When asked how the university got the gift, Professor Purcell said Dr Chau had great interest in education, his major business arm is building buildings, he believed in UTS' vision and his son was a fan of Gehry.

"His son Eric is a passionate follower of Frank Gehry," he said. "To have the world's most famous architect, who his son most passionately follows, helped bring the gift together," Professor Purcell said. "You can see that all stars aligned at the right time."

Dr Chau is often described as "mysterious" because he rarely gives media interviews, although he owns one of Australia's Chinese language newspapers which is run by his daughter Winky Chau. As well as making donations to Australian political parties in Australia, he has supported cultural institutions including the Australian National Maritime Museum in Sydney, and sponsored the biannual Australia China business dialogue. He was also instrumental in his home state of Guangdong in southern China adopting NSW's school curriculum for the HSC. A father of three and a new grandfather, his daughter Winky Chau, who once worked for former NSW premier Bob Carr, edits the Australian version of News Express Daily, a Chinese language newspaper.

Dr Chau appears to have a dry sense of humour. After more than 70 meetings in China and in Australia over the initial $20 million gift towards the building, he announced: "I am not going to give you $20 million ." Professor Purcell and the vice chancellor gasped. Then Dr Chau continued, recalled Professor Purcell: "'I am actually going to give you $25 million in total, but $5 million is for a scholarship program," he said. "Maybe it was the interpreting, but we did hold our breath for a minute."

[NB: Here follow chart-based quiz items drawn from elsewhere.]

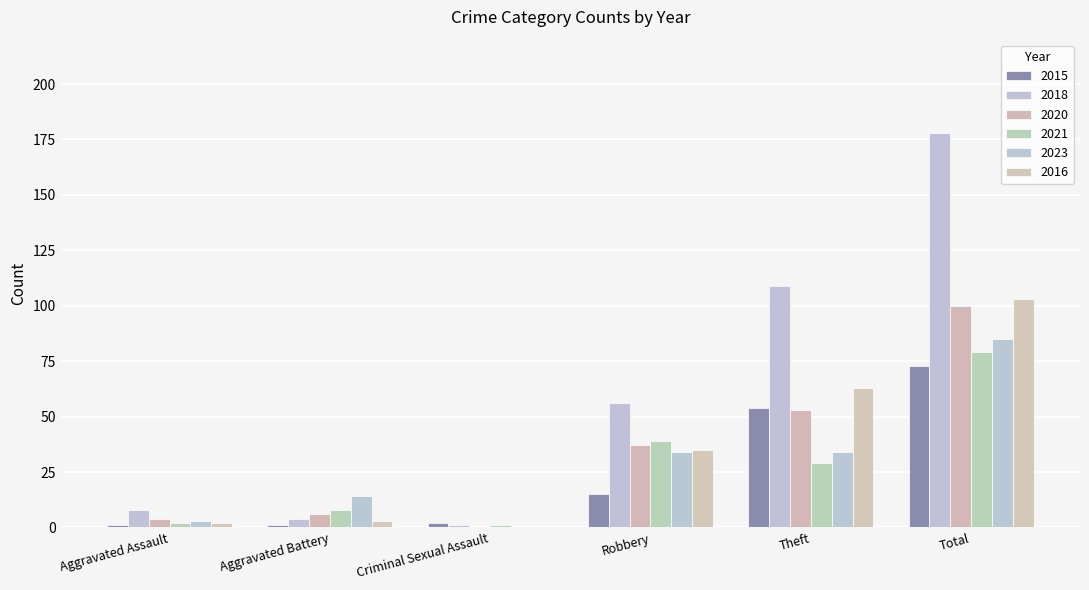

Does the chart contain stacked bars?

No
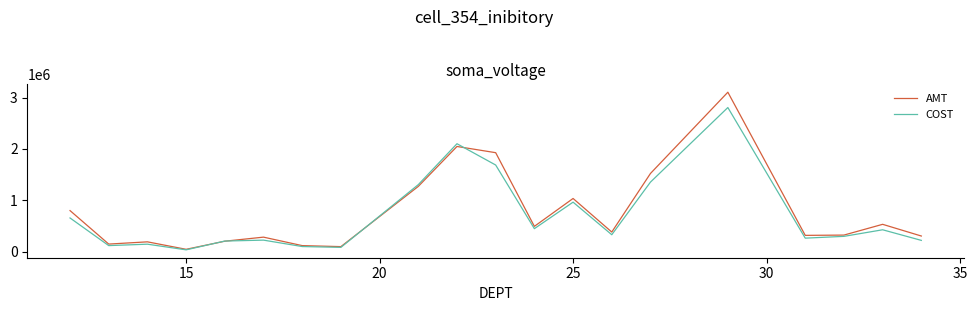

Count the number of data series in this chart.

2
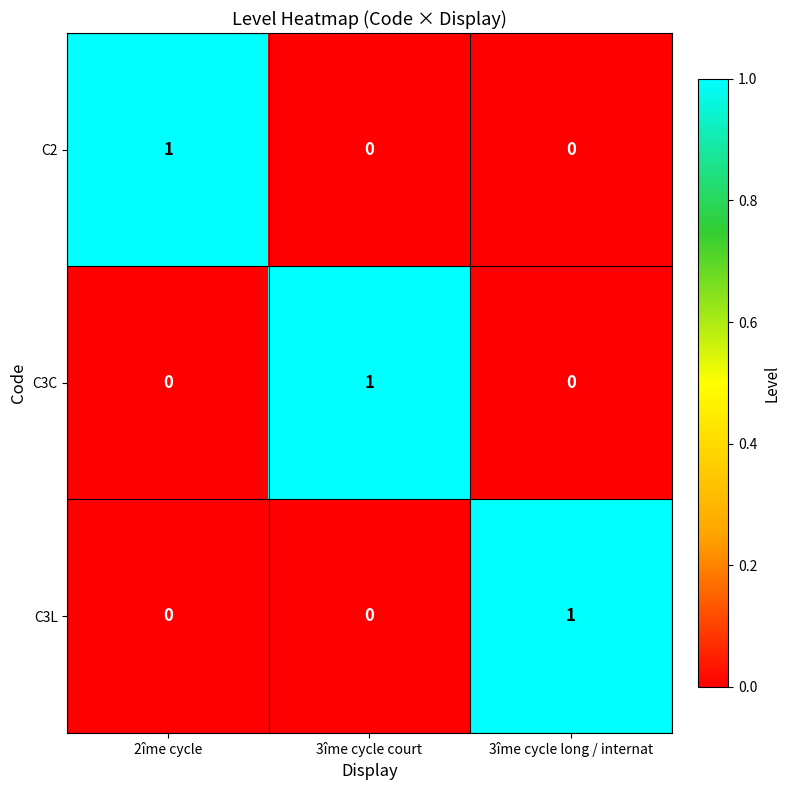

At how many categories does at least one series exceed 0?

3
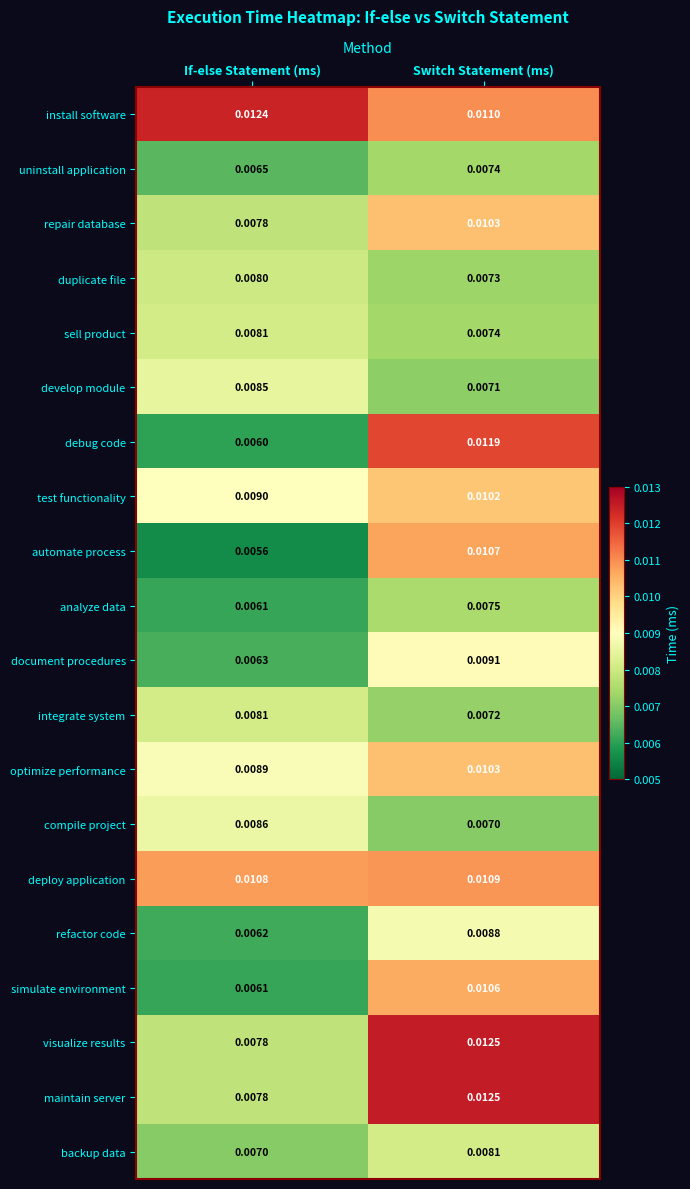

Which series has the widest spread of values?

debug code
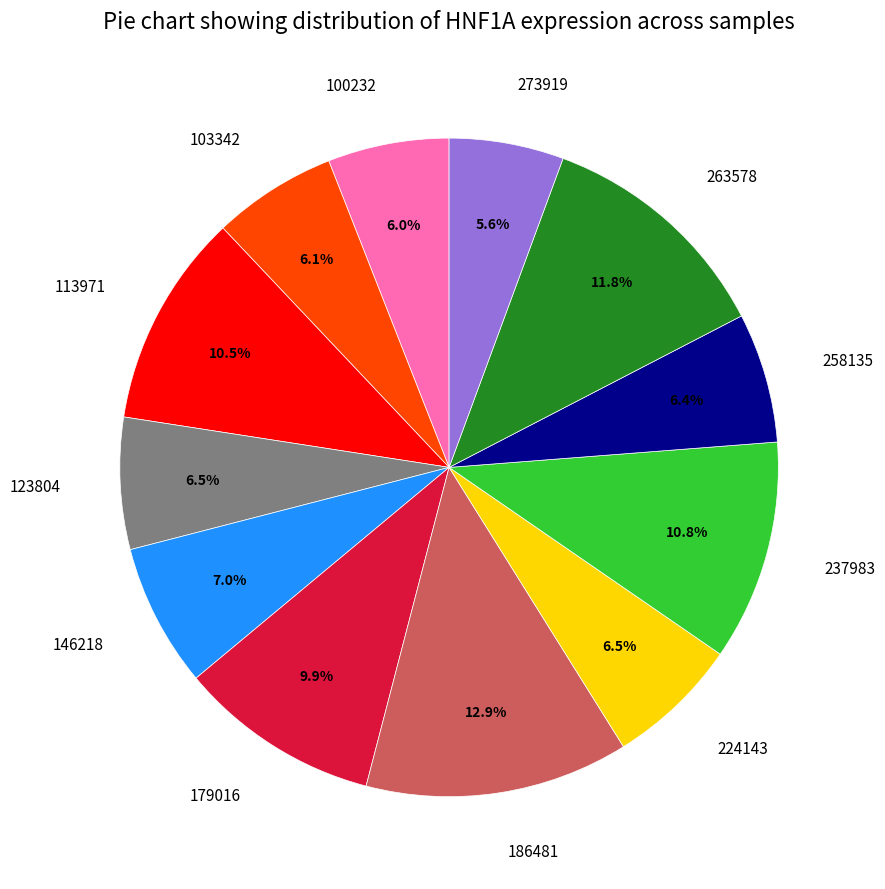

To the nearest percent, what is the average slice percentage?

8%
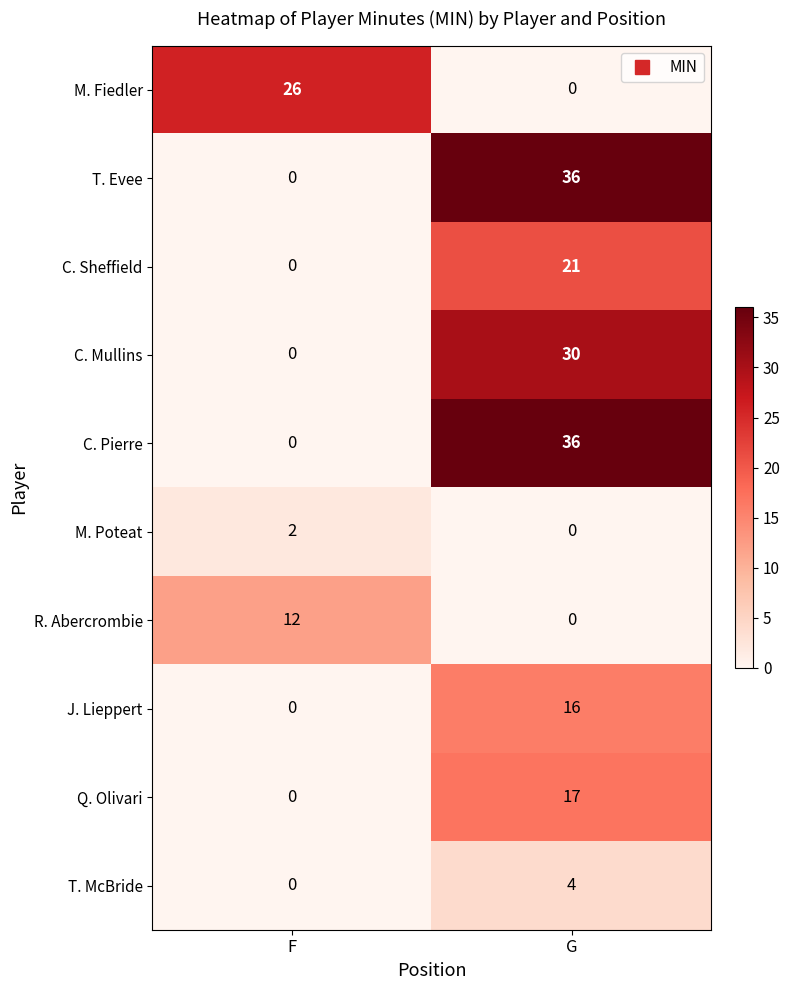

Which label corresponds to the largest value in the chart?

G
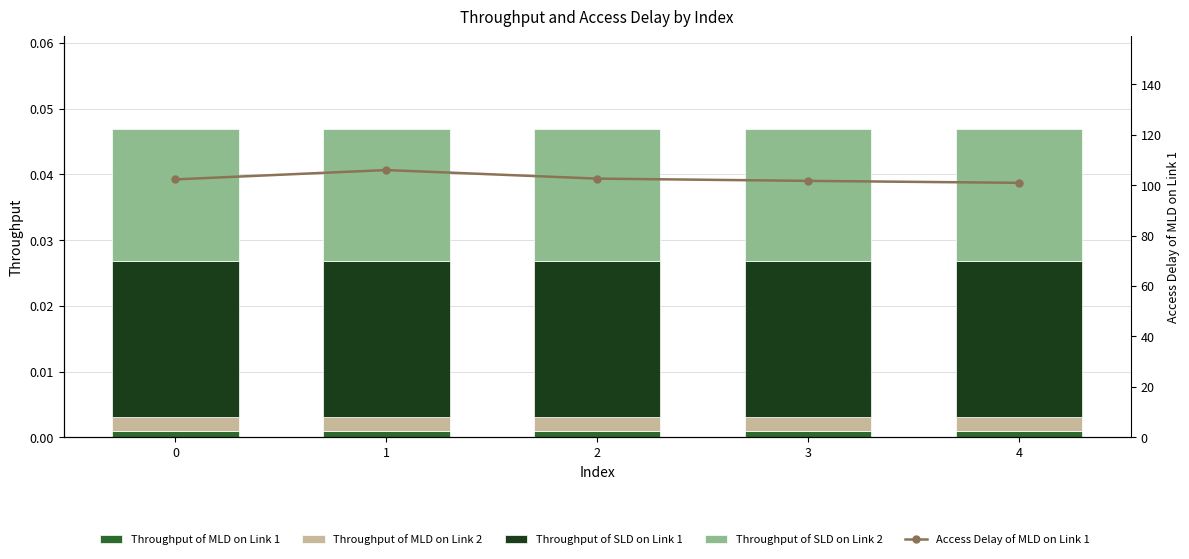

At 2, list the series in order from smallest to largest.

Throughput of MLD on Link 1, Throughput of MLD on Link 2, Throughput of SLD on Link 2, Throughput of SLD on Link 1, Access Delay of MLD on Link 1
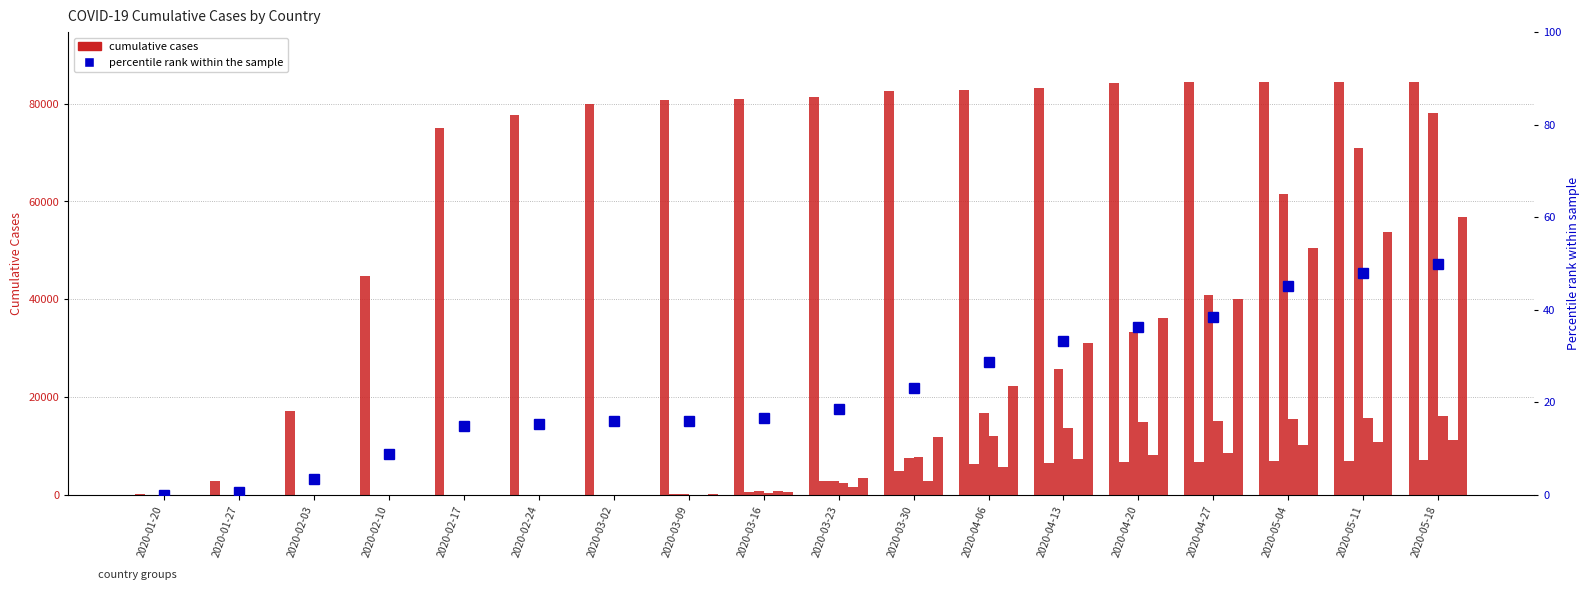

At which category is the sum across all series the highest?

2020-05-18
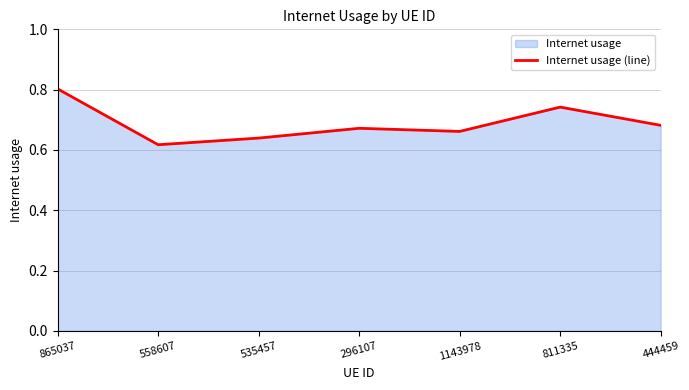

Which label corresponds to the smallest value in the chart?

558607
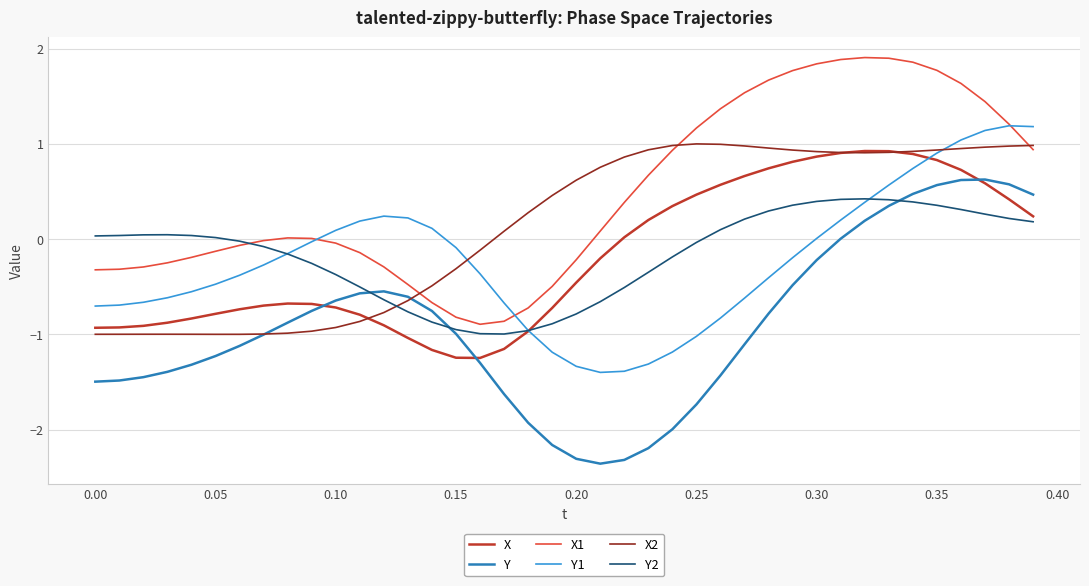

What is the highest value of the Y2 series?

0.4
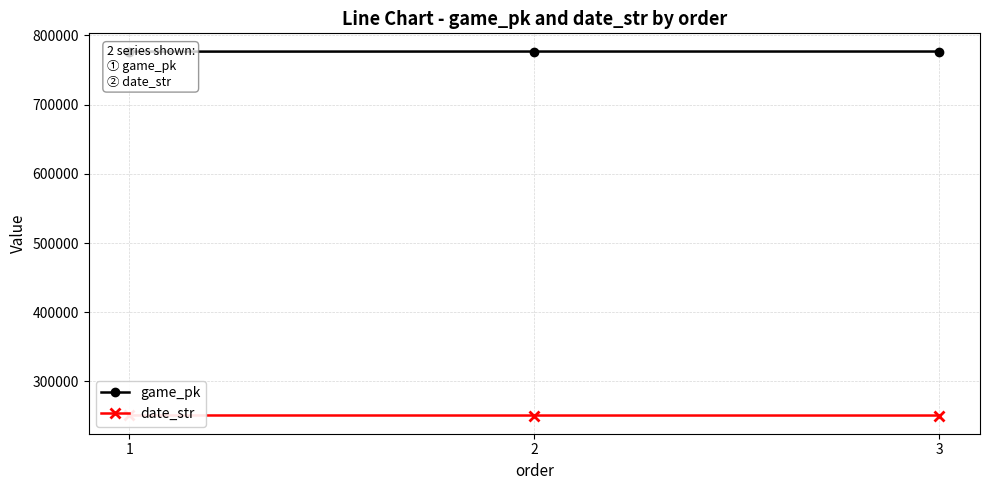

What is the smallest value displayed?

250823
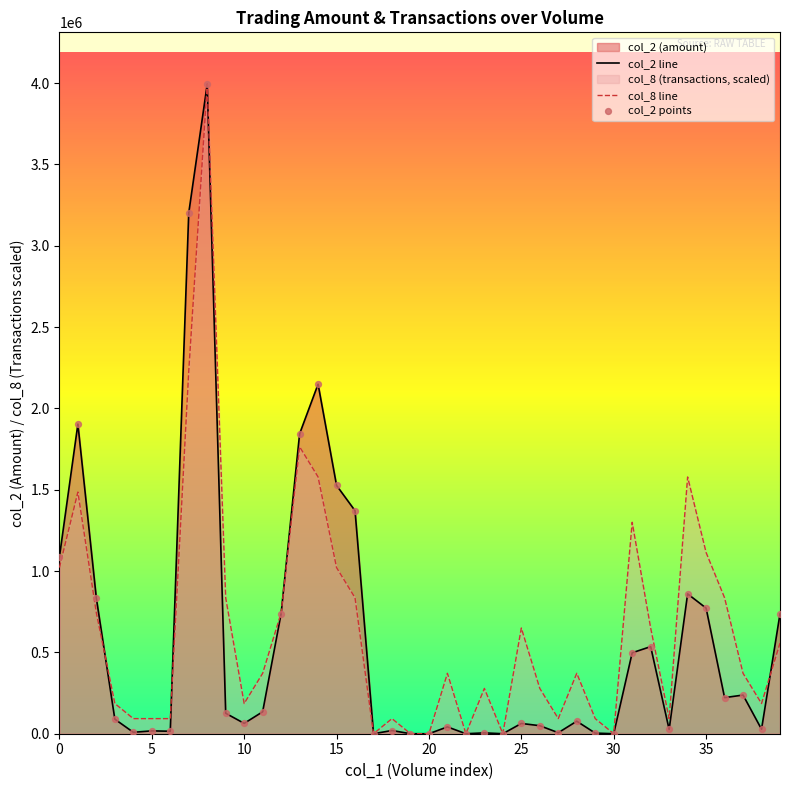

What is the total value across all series at 0?

2108123.0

During construction, Dr Chau visited frequently, inspecting it with the sharp eye of a builder. "I always insist on every project in which we invest must be at the pinnacle of innovation and quality. This may not be the quickest way, but it is without doubt the correct way," he said. "This may not be the quickest way, but it is without doubt the correct way," he said.

Facts and figures

Number of straight columns: One
Sharpest angle: 72 degrees
Length of the longest unbroken column: 13.78 metres
Number of bricks: 320,000 bricks were laid by hand to create the tessellated facade using five custom-made brick types, manufactured by Austral Bricks in Bowral. Each brick was connected to the infrastructure using a brick-fixing system developed for the project. The bricks were so difficult to lay that master bricklayer Peter Favetti came out of retirement. Because the walls are curved, and many of the bricks stick out at angles, laying the bricks took five times longer than traditional face-finished bricks.
Best spot to see it: ABC managing director Mark Scott's office in the adjacent ABC building. Frank Gehry went to the area to get his first good look at the site in late 2009.
Numbers of workers: About 1500 during construction.
Number of students and staff it will accommodate: 1630
Environmental ratings: 5-Star Green Star rating thanks to features such as the air-conditioning system, which works similar to a sensor light in that it adjusts on and off with people in the room, and Gehry's innovative lighting specialist who eliminates the need for most exterior lights by making internal lights cast a light outside.